RE: What do we do while deciding if free will exists?
April 19, 2015 at 7:07 pm
(This post was last modified: April 19, 2015 at 7:15 pm by bennyboy.)
(April 19, 2015 at 1:53 pm)Rhythm Wrote:I'm not sure why you have discomfort differentiating between the reality of being human and the physical reality underlying the universe. They aren't the same. A desk is real-- but physically speaking, it's not real in the way that it's real for me when I touch it and look at it. Light is real, too, but physically speaking, it is not real iln the way that it's real for me when I experience it.(April 18, 2015 at 9:41 pm)bennyboy Wrote: I'm arguing that most of what it is like to be human is not less real than free will. If free will is nothing, so is beauty. So is goodness. So are honor, morality, etc.Yeah..yeah...and I've commented on the silliness of immediately falling to such statements before. I don't think that I have to take your free will to have any of that -in fact I know that I don't.....but if I did..oh well, so what if they all were nothing?

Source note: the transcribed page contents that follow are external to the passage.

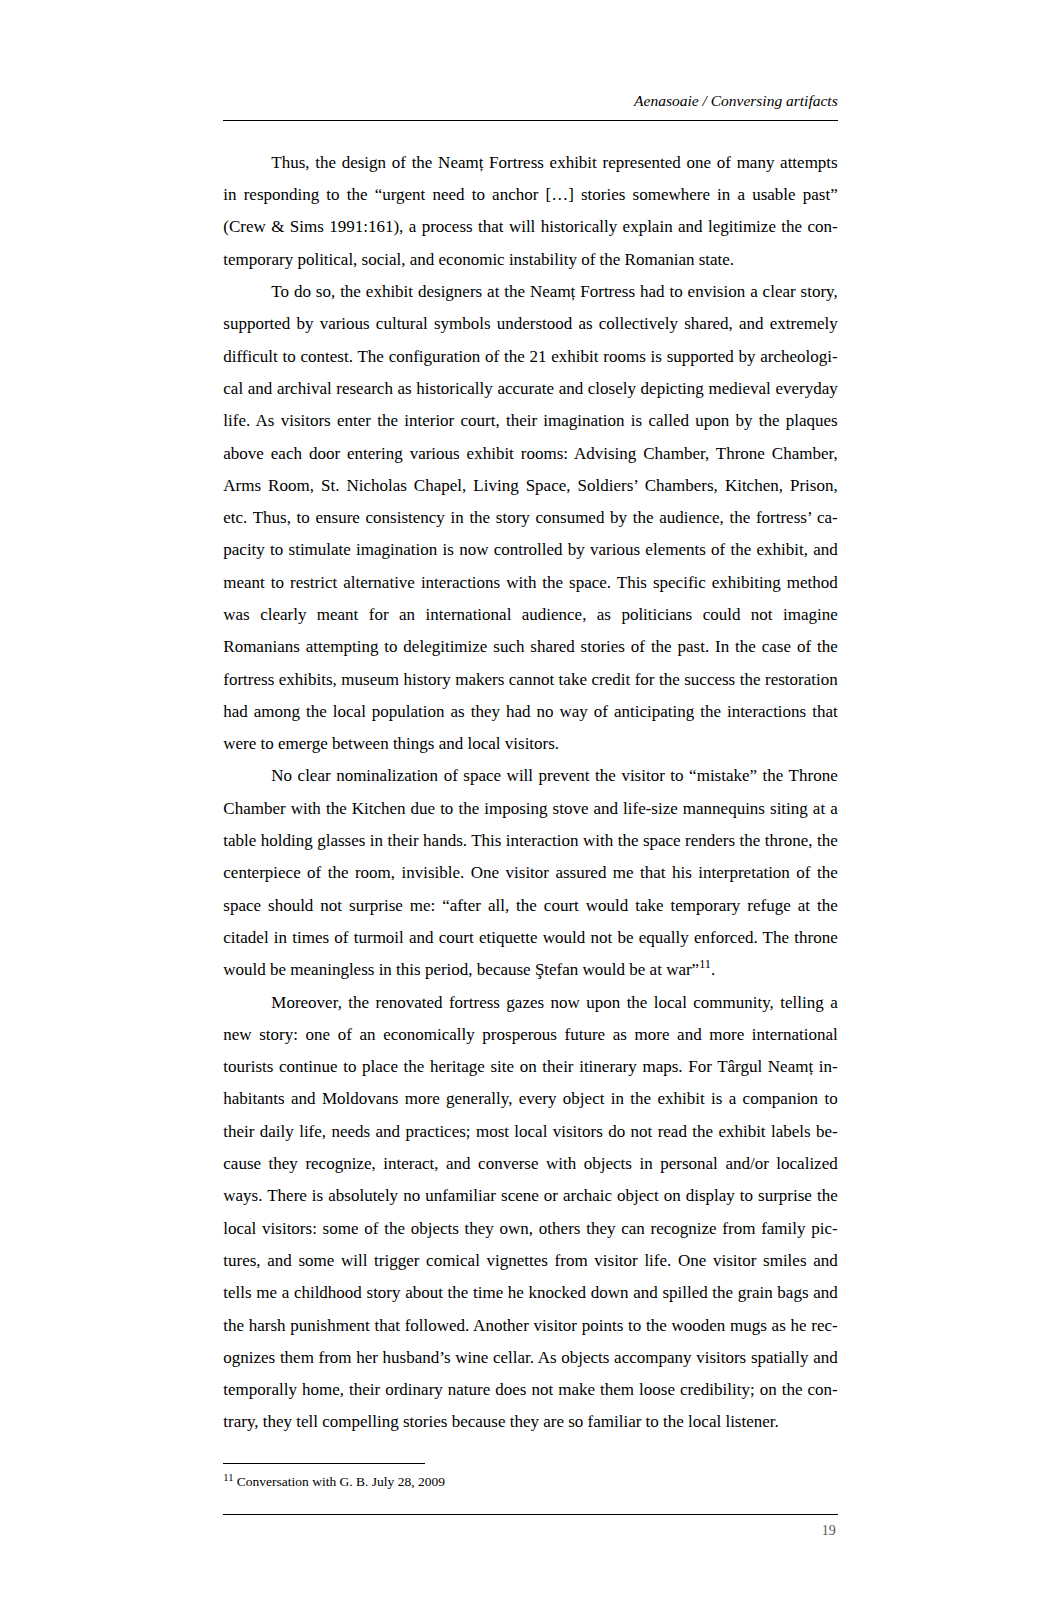Aenasoaie / Conversing artifacts
Thus, the design of the Neamț Fortress exhibit represented one of many attempts in responding to the “urgent need to anchor […] stories somewhere in a usable past” (Crew & Sims 1991:161), a process that will historically explain and legitimize the contemporary political, social, and economic instability of the Romanian state.
To do so, the exhibit designers at the Neamț Fortress had to envision a clear story, supported by various cultural symbols understood as collectively shared, and extremely difficult to contest. The configuration of the 21 exhibit rooms is supported by archeological and archival research as historically accurate and closely depicting medieval everyday life. As visitors enter the interior court, their imagination is called upon by the plaques above each door entering various exhibit rooms: Advising Chamber, Throne Chamber, Arms Room, St. Nicholas Chapel, Living Space, Soldiers’ Chambers, Kitchen, Prison, etc. Thus, to ensure consistency in the story consumed by the audience, the fortress’ capacity to stimulate imagination is now controlled by various elements of the exhibit, and meant to restrict alternative interactions with the space. This specific exhibiting method was clearly meant for an international audience, as politicians could not imagine Romanians attempting to delegitimize such shared stories of the past. In the case of the fortress exhibits, museum history makers cannot take credit for the success the restoration had among the local population as they had no way of anticipating the interactions that were to emerge between things and local visitors.
No clear nominalization of space will prevent the visitor to “mistake” the Throne Chamber with the Kitchen due to the imposing stove and life-size mannequins siting at a table holding glasses in their hands. This interaction with the space renders the throne, the centerpiece of the room, invisible. One visitor assured me that his interpretation of the space should not surprise me: “after all, the court would take temporary refuge at the citadel in times of turmoil and court etiquette would not be equally enforced. The throne would be meaningless in this period, because Ştefan would be at war”11.
Moreover, the renovated fortress gazes now upon the local community, telling a new story: one of an economically prosperous future as more and more international tourists continue to place the heritage site on their itinerary maps. For Târgul Neamț inhabitants and Moldovans more generally, every object in the exhibit is a companion to their daily life, needs and practices; most local visitors do not read the exhibit labels because they recognize, interact, and converse with objects in personal and/or localized ways. There is absolutely no unfamiliar scene or archaic object on display to surprise the local visitors: some of the objects they own, others they can recognize from family pictures, and some will trigger comical vignettes from visitor life. One visitor smiles and tells me a childhood story about the time he knocked down and spilled the grain bags and the harsh punishment that followed. Another visitor points to the wooden mugs as he recognizes them from her husband’s wine cellar. As objects accompany visitors spatially and temporally home, their ordinary nature does not make them loose credibility; on the contrary, they tell compelling stories because they are so familiar to the local listener.
11 Conversation with G. B. July 28, 2009
19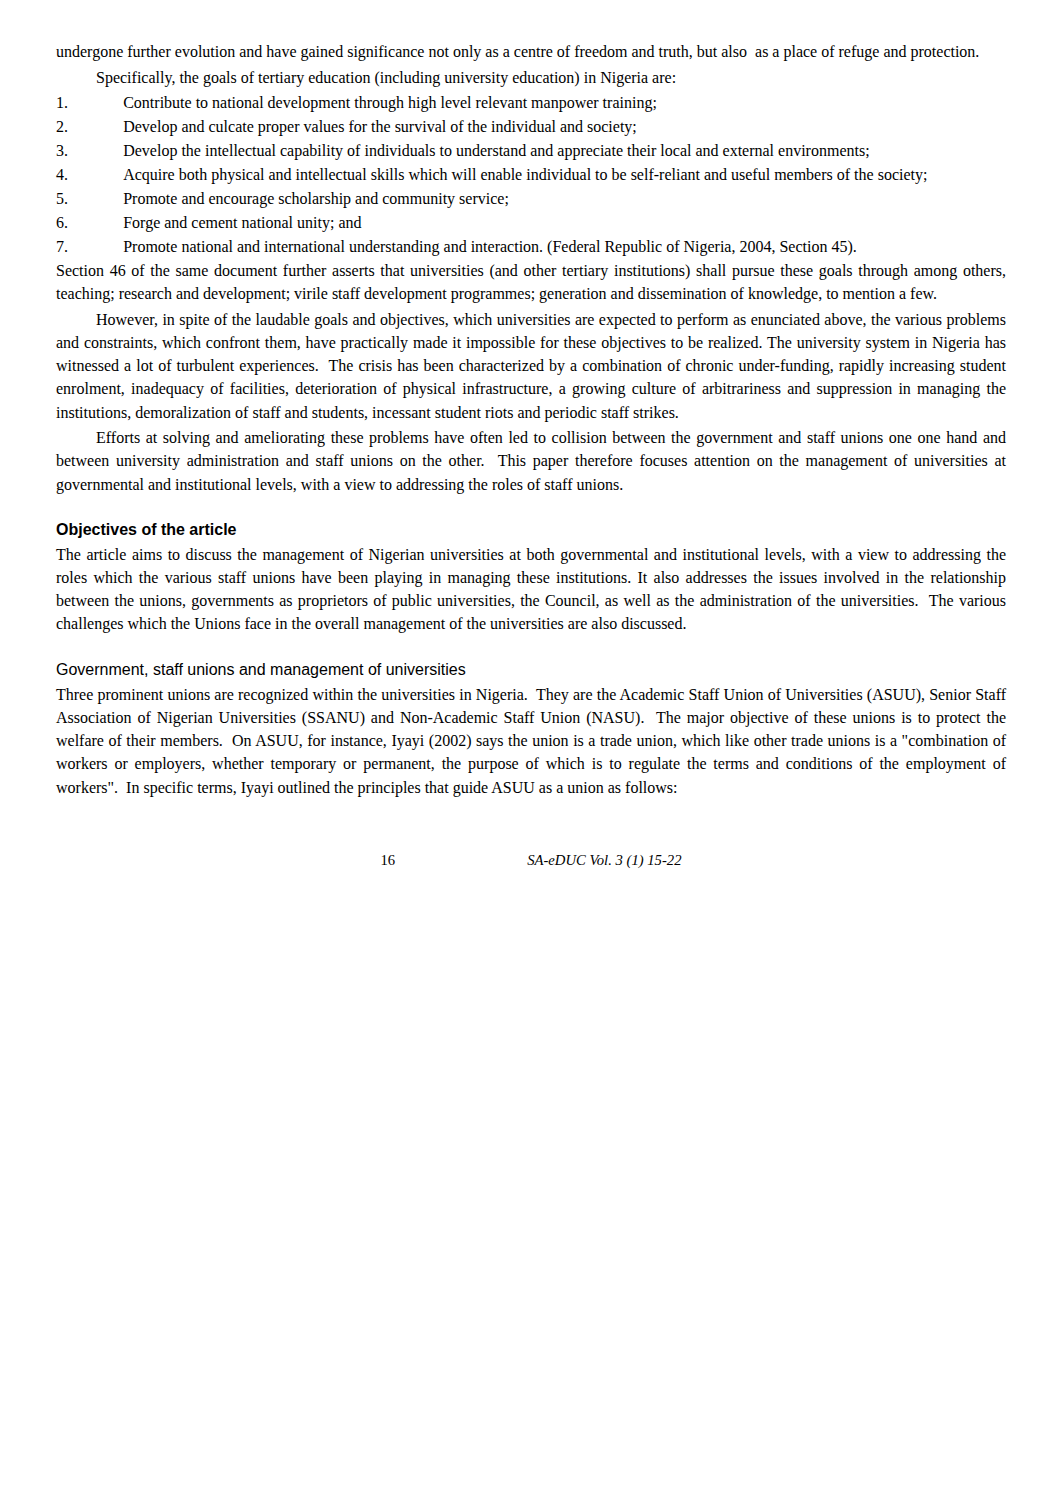undergone further evolution and have gained significance not only as a centre of freedom and truth, but also as a place of refuge and protection.
Specifically, the goals of tertiary education (including university education) in Nigeria are:
Contribute to national development through high level relevant manpower training;
Develop and culcate proper values for the survival of the individual and society;
Develop the intellectual capability of individuals to understand and appreciate their local and external environments;
Acquire both physical and intellectual skills which will enable individual to be self-reliant and useful members of the society;
Promote and encourage scholarship and community service;
Forge and cement national unity; and
Promote national and international understanding and interaction. (Federal Republic of Nigeria, 2004, Section 45).
Section 46 of the same document further asserts that universities (and other tertiary institutions) shall pursue these goals through among others, teaching; research and development; virile staff development programmes; generation and dissemination of knowledge, to mention a few.
However, in spite of the laudable goals and objectives, which universities are expected to perform as enunciated above, the various problems and constraints, which confront them, have practically made it impossible for these objectives to be realized. The university system in Nigeria has witnessed a lot of turbulent experiences. The crisis has been characterized by a combination of chronic under-funding, rapidly increasing student enrolment, inadequacy of facilities, deterioration of physical infrastructure, a growing culture of arbitrariness and suppression in managing the institutions, demoralization of staff and students, incessant student riots and periodic staff strikes.
Efforts at solving and ameliorating these problems have often led to collision between the government and staff unions one one hand and between university administration and staff unions on the other. This paper therefore focuses attention on the management of universities at governmental and institutional levels, with a view to addressing the roles of staff unions.
Objectives of the article
The article aims to discuss the management of Nigerian universities at both governmental and institutional levels, with a view to addressing the roles which the various staff unions have been playing in managing these institutions. It also addresses the issues involved in the relationship between the unions, governments as proprietors of public universities, the Council, as well as the administration of the universities. The various challenges which the Unions face in the overall management of the universities are also discussed.
Government, staff unions and management of universities
Three prominent unions are recognized within the universities in Nigeria. They are the Academic Staff Union of Universities (ASUU), Senior Staff Association of Nigerian Universities (SSANU) and Non-Academic Staff Union (NASU). The major objective of these unions is to protect the welfare of their members. On ASUU, for instance, Iyayi (2002) says the union is a trade union, which like other trade unions is a "combination of workers or employers, whether temporary or permanent, the purpose of which is to regulate the terms and conditions of the employment of workers". In specific terms, Iyayi outlined the principles that guide ASUU as a union as follows:
16 SA-eDUC Vol. 3 (1) 15-22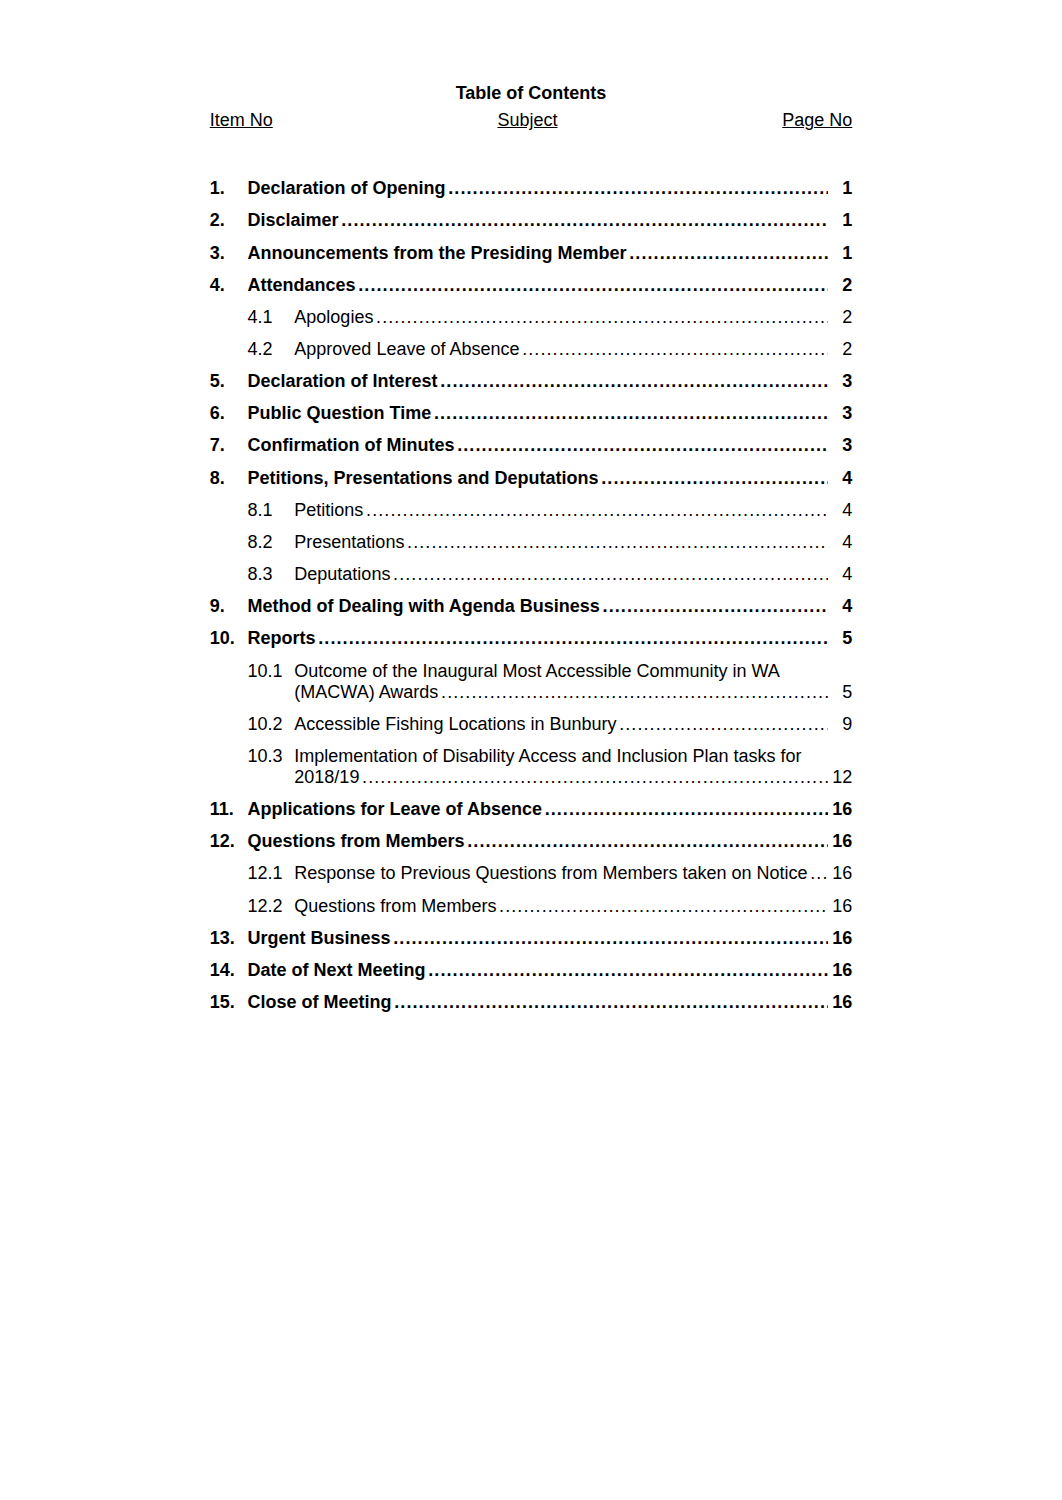Table of Contents
Item No Subject Page No
1. Declaration of Opening..................................................................................... 1
2. Disclaimer..................................................................................... 1
3. Announcements from the Presiding Member..................................................................................... 1
4. Attendances..................................................................................... 2
4.1 Apologies..................................................................................... 2
4.2 Approved Leave of Absence..................................................................................... 2
5. Declaration of Interest..................................................................................... 3
6. Public Question Time..................................................................................... 3
7. Confirmation of Minutes..................................................................................... 3
8. Petitions, Presentations and Deputations..................................................................................... 4
8.1 Petitions..................................................................................... 4
8.2 Presentations..................................................................................... 4
8.3 Deputations..................................................................................... 4
9. Method of Dealing with Agenda Business..................................................................................... 4
10. Reports..................................................................................... 5
10.1 Outcome of the Inaugural Most Accessible Community in WA
(MACWA) Awards..................................................................................... 5
10.2 Accessible Fishing Locations in Bunbury..................................................................................... 9
10.3 Implementation of Disability Access and Inclusion Plan tasks for
2018/19..................................................................................... 12
11. Applications for Leave of Absence..................................................................................... 16
12. Questions from Members..................................................................................... 16
12.1 Response to Previous Questions from Members taken on Notice............ 16
12.2 Questions from Members..................................................................................... 16
13. Urgent Business..................................................................................... 16
14. Date of Next Meeting..................................................................................... 16
15. Close of Meeting..................................................................................... 16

I'm afraid that if this "free will or you can't have x" is the best free will has going for it...it's in a pretty sorry state. I could probably replace "free will" with some other thing and you'd be able to recognize all of the ways to rip that statement to shreds without any help from me. Here's a hint....my substitute is invisible and begins with a "g".
The "as I experience things" of qualia is always different than the physical reality. So how do we treat this fact? Do we just sweep it under the rug with a red herring: "people are physical, too, and so are our minds"? But this doesn't address the fact that what we think is real and what is "really, really real" are already known not to be the same at all.
I don't much care if free will is "really, really real." It's real in the context of the human experience of life, and that is the context in which I live out my existence.
Let's say I have a decision to make-- among the various candies in the candy aisle. I experience desire, then I look at the different candies and experience my emotional reaction to each one. I go back and forth until one of the candies really catches my fancy. I choose that candy, buy it, and eat it. Was this a process of free will? Well, if not, I didn't actually make a decision. Nor was there even a "me," by which I mean a free-willed agent capable of arbitrating decisions. There was just the awareness of a deterministic process, and the "decision" was illusory because my choice was inevitable. The joy of eating the candy was equally illusory-- there's no "joy" in the universe; it's just a word I give to mechanical processes.
In other words, a view of the human experience without free will means that each of us is here purely as an observer: watching a virtual movie, in essence. But that view of human experience doesn't really describe it very well. It seems to me very much that I'm an active participant.